▶ **TASK GOAL**
Drop every picture and give the entries back exactly.

[Photos with camera intrinsics]
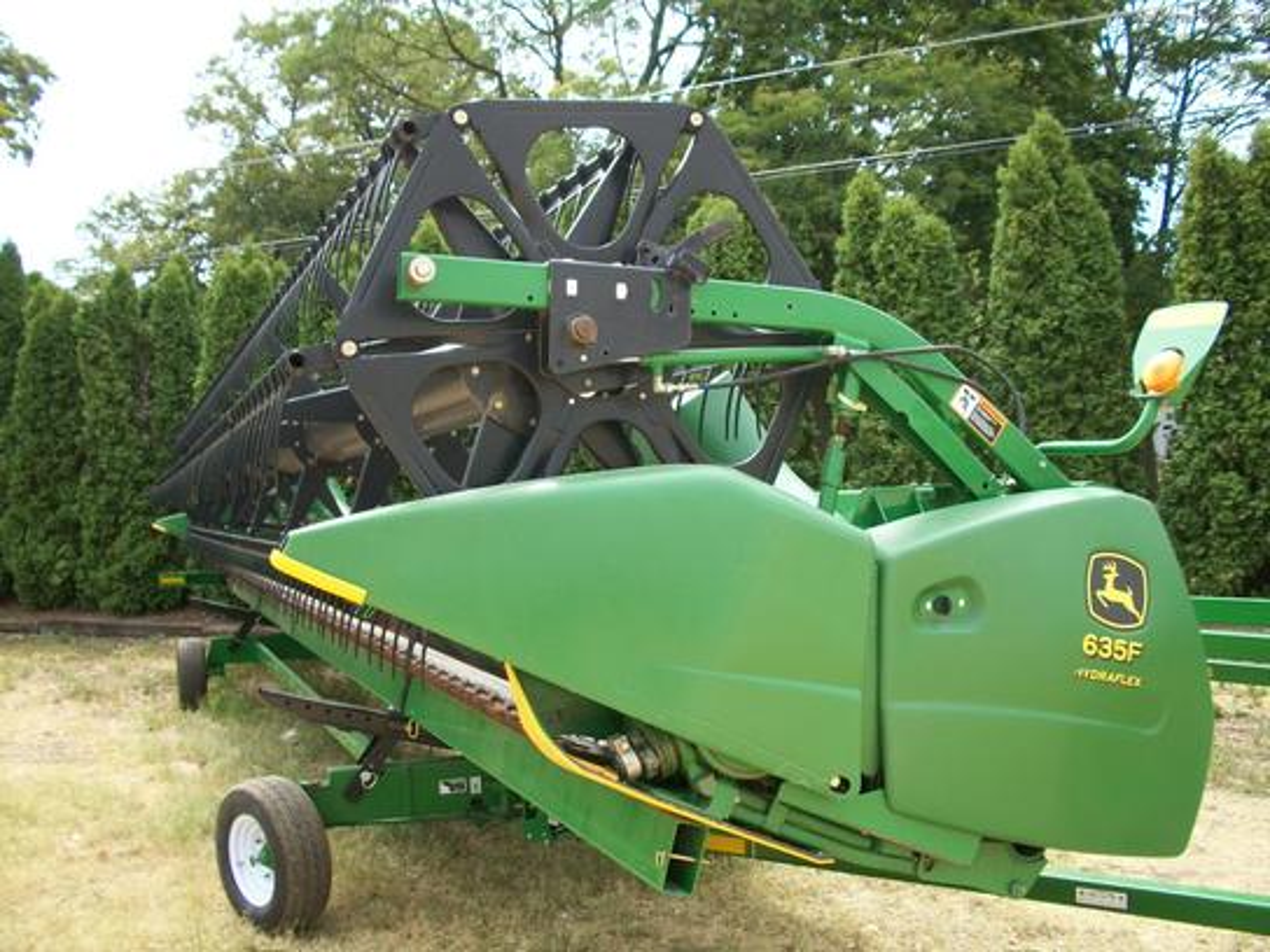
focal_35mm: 35
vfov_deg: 40.7
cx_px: 635
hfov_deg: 52.6
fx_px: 1284
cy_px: 476
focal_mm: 6.3
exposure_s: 1/400
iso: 80
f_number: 3.1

▶ **ANSWER SPACE**
focal_35mm: 35
vfov_deg: 40.7
cx_px: 635
hfov_deg: 52.6
fx_px: 1284
cy_px: 476
focal_mm: 6.3
exposure_s: 1/400
iso: 80
f_number: 3.1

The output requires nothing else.